YOUR ASSIGNMENT: When a line in the records contains the string "output", copy that line.

RECORDS FOR THE TASK:

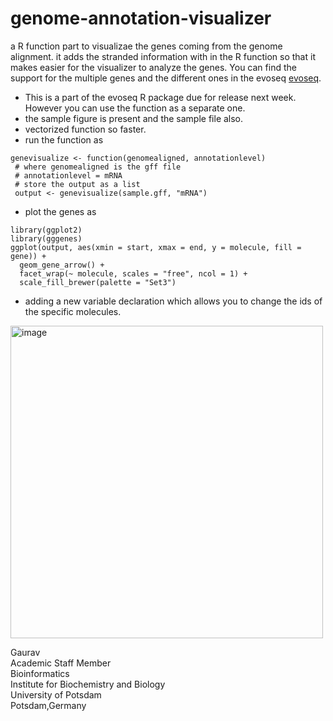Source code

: # genome-annotation-visualizer

a R function part to visualizae the genes coming from the genome alignment. it adds the stranded information with in the R function so that it makes easier for the visualizer to analyze the genes. You can find the support for the multiple genes and the different ones in the evoseq [evoseq](https://github.com/sablokgaurav/evoseq-genome-informatics). 

- This is a part of the evoseq R package due for release next week. However you can use the function as a separate one.
- the sample figure is present and the sample file also. 
- vectorized function so faster.
- run the function as 
```
genevisualize <- function(genomealigned, annotationlevel)
 # where genomealigned is the gff file 
 # annotationlevel = mRNA
 # store the output as a list 
 output <- genevisualize(sample.gff, "mRNA")
```
- plot the genes as 
```
library(ggplot2)
library(gggenes)
ggplot(output, aes(xmin = start, xmax = end, y = molecule, fill = gene)) +
  geom_gene_arrow() +
  facet_wrap(~ molecule, scales = "free", ncol = 1) +
  scale_fill_brewer(palette = "Set3")
```
- adding a new variable declaration which allows you to change the ids of the specific molecules.

<img src="https://github.com/sablokgaurav/genome-annotation-visualizer/blob/main/genome-annotation-visualizer-new.png" alt="image" width="500" height="auto" align = "center">

Gaurav \
Academic Staff Member \
Bioinformatics \
Institute for Biochemistry and Biology \
University of Potsdam \
Potsdam,Germany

RESPONSE BOX:
 # store the output as a list 
 output <- genevisualize(sample.gff, "mRNA")
ggplot(output, aes(xmin = start, xmax = end, y = molecule, fill = gene)) +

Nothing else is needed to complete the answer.